▶ **Work request**: Can you reproduce, character for character, the lines below that start with the line containing "Tišina | SI-010" and end with the line containing "Trnovska vas |", both of those included?

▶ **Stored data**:
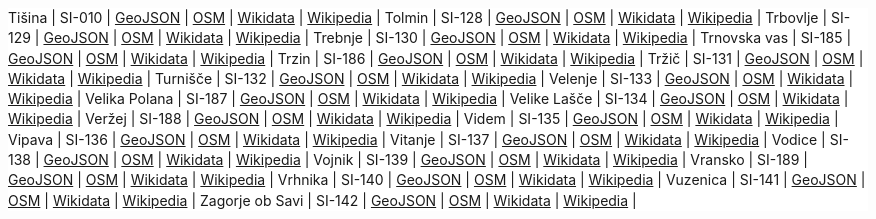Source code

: Tišina | SI-010 | [GeoJSON](../../geojson/q8/iso2/SI/SI-010.geojson) | [OSM](https://www.openstreetmap.org/relation/1676376) | [Wikidata](https://www.wikidata.org/wiki/Q1276793) | [Wikipedia](http://en.wikipedia.org/wiki/sl%3AOb%C4%8Dina%20Ti%C5%A1ina) | 
Tolmin | SI-128 | [GeoJSON](../../geojson/q8/iso2/SI/SI-128.geojson) | [OSM](https://www.openstreetmap.org/relation/1675778) | [Wikidata](https://www.wikidata.org/wiki/Q15924) | [Wikipedia](http://en.wikipedia.org/wiki/sl%3AOb%C4%8Dina%20Tolmin) | 
Trbovlje | SI-129 | [GeoJSON](../../geojson/q8/iso2/SI/SI-129.geojson) | [OSM](https://www.openstreetmap.org/relation/1681510) | [Wikidata](https://www.wikidata.org/wiki/Q15925) | [Wikipedia](http://en.wikipedia.org/wiki/sl%3AOb%C4%8Dina%20Trbovlje) | 
Trebnje | SI-130 | [GeoJSON](../../geojson/q8/iso2/SI/SI-130.geojson) | [OSM](https://www.openstreetmap.org/relation/1681522) | [Wikidata](https://www.wikidata.org/wiki/Q13378243) | [Wikipedia](http://en.wikipedia.org/wiki/sl%3AOb%C4%8Dina%20Trebnje) | 
Trnovska vas | SI-185 | [GeoJSON](../../geojson/q8/iso2/SI/SI-185.geojson) | [OSM](https://www.openstreetmap.org/relation/1676351) | [Wikidata](https://www.wikidata.org/wiki/Q999559) | [Wikipedia](http://en.wikipedia.org/wiki/sl%3AOb%C4%8Dina%20Trnovska%20vas) | 
Trzin | SI-186 | [GeoJSON](../../geojson/q8/iso2/SI/SI-186.geojson) | [OSM](https://www.openstreetmap.org/relation/1675868) | [Wikidata](https://www.wikidata.org/wiki/Q773160) | [Wikipedia](http://en.wikipedia.org/wiki/sl%3AOb%C4%8Dina%20Trzin) | 
Tržič | SI-131 | [GeoJSON](../../geojson/q8/iso2/SI/SI-131.geojson) | [OSM](https://www.openstreetmap.org/relation/1675608) | [Wikidata](https://www.wikidata.org/wiki/Q15927) | [Wikipedia](http://en.wikipedia.org/wiki/sl%3AOb%C4%8Dina%20Tr%C5%BEi%C4%8D) | 
Turnišče | SI-132 | [GeoJSON](../../geojson/q8/iso2/SI/SI-132.geojson) | [OSM](https://www.openstreetmap.org/relation/1676365) | [Wikidata](https://www.wikidata.org/wiki/Q201074) | [Wikipedia](http://en.wikipedia.org/wiki/sl%3AOb%C4%8Dina%20Turni%C5%A1%C4%8De) | 
Velenje | SI-133 | [GeoJSON](../../geojson/q8/iso2/SI/SI-133.geojson) | [OSM](https://www.openstreetmap.org/relation/1675901) | [Wikidata](https://www.wikidata.org/wiki/Q3441849) | [Wikipedia](http://en.wikipedia.org/wiki/sl%3AMestna%20ob%C4%8Dina%20Velenje) | 
Velika Polana | SI-187 | [GeoJSON](../../geojson/q8/iso2/SI/SI-187.geojson) | [OSM](https://www.openstreetmap.org/relation/1676366) | [Wikidata](https://www.wikidata.org/wiki/Q995101) | [Wikipedia](http://en.wikipedia.org/wiki/sl%3AOb%C4%8Dina%20Velika%20Polana) | 
Velike Lašče | SI-134 | [GeoJSON](../../geojson/q8/iso2/SI/SI-134.geojson) | [OSM](https://www.openstreetmap.org/relation/1681538) | [Wikidata](https://www.wikidata.org/wiki/Q13378281) | [Wikipedia](http://en.wikipedia.org/wiki/sl%3AOb%C4%8Dina%20Velike%20La%C5%A1%C4%8De) | 
Veržej | SI-188 | [GeoJSON](../../geojson/q8/iso2/SI/SI-188.geojson) | [OSM](https://www.openstreetmap.org/relation/1676361) | [Wikidata](https://www.wikidata.org/wiki/Q1008086) | [Wikipedia](http://en.wikipedia.org/wiki/sl%3AOb%C4%8Dina%20Ver%C5%BEej) | 
Videm | SI-135 | [GeoJSON](../../geojson/q8/iso2/SI/SI-135.geojson) | [OSM](https://www.openstreetmap.org/relation/1685744) | [Wikidata](https://www.wikidata.org/wiki/Q1002863) | [Wikipedia](http://en.wikipedia.org/wiki/sl%3AOb%C4%8Dina%20Videm) | 
Vipava | SI-136 | [GeoJSON](../../geojson/q8/iso2/SI/SI-136.geojson) | [OSM](https://www.openstreetmap.org/relation/1675831) | [Wikidata](https://www.wikidata.org/wiki/Q1002229) | [Wikipedia](http://en.wikipedia.org/wiki/sl%3AOb%C4%8Dina%20Vipava) | 
Vitanje | SI-137 | [GeoJSON](../../geojson/q8/iso2/SI/SI-137.geojson) | [OSM](https://www.openstreetmap.org/relation/1676309) | [Wikidata](https://www.wikidata.org/wiki/Q13378288) | [Wikipedia](http://en.wikipedia.org/wiki/sl%3AOb%C4%8Dina%20Vitanje) | 
Vodice | SI-138 | [GeoJSON](../../geojson/q8/iso2/SI/SI-138.geojson) | [OSM](https://www.openstreetmap.org/relation/1675860) | [Wikidata](https://www.wikidata.org/wiki/Q13378292) | [Wikipedia](http://en.wikipedia.org/wiki/sl%3AOb%C4%8Dina%20Vodice) | 
Vojnik | SI-139 | [GeoJSON](../../geojson/q8/iso2/SI/SI-139.geojson) | [OSM](https://www.openstreetmap.org/relation/1676310) | [Wikidata](https://www.wikidata.org/wiki/Q2134561) | [Wikipedia](http://en.wikipedia.org/wiki/sl%3AOb%C4%8Dina%20Vojnik) | 
Vransko | SI-189 | [GeoJSON](../../geojson/q8/iso2/SI/SI-189.geojson) | [OSM](https://www.openstreetmap.org/relation/1675889) | [Wikidata](https://www.wikidata.org/wiki/Q13378299) | [Wikipedia](http://en.wikipedia.org/wiki/sl%3AOb%C4%8Dina%20Vransko) | 
Vrhnika | SI-140 | [GeoJSON](../../geojson/q8/iso2/SI/SI-140.geojson) | [OSM](https://www.openstreetmap.org/relation/1675849) | [Wikidata](https://www.wikidata.org/wiki/Q9014817) | [Wikipedia](http://en.wikipedia.org/wiki/sl%3AOb%C4%8Dina%20Vrhnika) | 
Vuzenica | SI-141 | [GeoJSON](../../geojson/q8/iso2/SI/SI-141.geojson) | [OSM](https://www.openstreetmap.org/relation/1676295) | [Wikidata](https://www.wikidata.org/wiki/Q370390) | [Wikipedia](http://en.wikipedia.org/wiki/sl%3AOb%C4%8Dina%20Vuzenica) | 
Zagorje ob Savi | SI-142 | [GeoJSON](../../geojson/q8/iso2/SI/SI-142.geojson) | [OSM](https://www.openstreetmap.org/relation/1681511) | [Wikidata](https://www.wikidata.org/wiki/Q13378328) | [Wikipedia](http://en.wikipedia.org/wiki/sl%3AOb%C4%8Dina%20Zagorje%20ob%20Savi) |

▶ **Exercise answer**:
: Tišina | SI-010 | [GeoJSON](../../geojson/q8/iso2/SI/SI-010.geojson) | [OSM](https://www.openstreetmap.org/relation/1676376) | [Wikidata](https://www.wikidata.org/wiki/Q1276793) | [Wikipedia](http://en.wikipedia.org/wiki/sl%3AOb%C4%8Dina%20Ti%C5%A1ina) | 
Tolmin | SI-128 | [GeoJSON](../../geojson/q8/iso2/SI/SI-128.geojson) | [OSM](https://www.openstreetmap.org/relation/1675778) | [Wikidata](https://www.wikidata.org/wiki/Q15924) | [Wikipedia](http://en.wikipedia.org/wiki/sl%3AOb%C4%8Dina%20Tolmin) | 
Trbovlje | SI-129 | [GeoJSON](../../geojson/q8/iso2/SI/SI-129.geojson) | [OSM](https://www.openstreetmap.org/relation/1681510) | [Wikidata](https://www.wikidata.org/wiki/Q15925) | [Wikipedia](http://en.wikipedia.org/wiki/sl%3AOb%C4%8Dina%20Trbovlje) | 
Trebnje | SI-130 | [GeoJSON](../../geojson/q8/iso2/SI/SI-130.geojson) | [OSM](https://www.openstreetmap.org/relation/1681522) | [Wikidata](https://www.wikidata.org/wiki/Q13378243) | [Wikipedia](http://en.wikipedia.org/wiki/sl%3AOb%C4%8Dina%20Trebnje) | 
Trnovska vas | SI-185 | [GeoJSON](../../geojson/q8/iso2/SI/SI-185.geojson) | [OSM](https://www.openstreetmap.org/relation/1676351) | [Wikidata](https://www.wikidata.org/wiki/Q999559) | [Wikipedia](http://en.wikipedia.org/wiki/sl%3AOb%C4%8Dina%20Trnovska%20vas) | 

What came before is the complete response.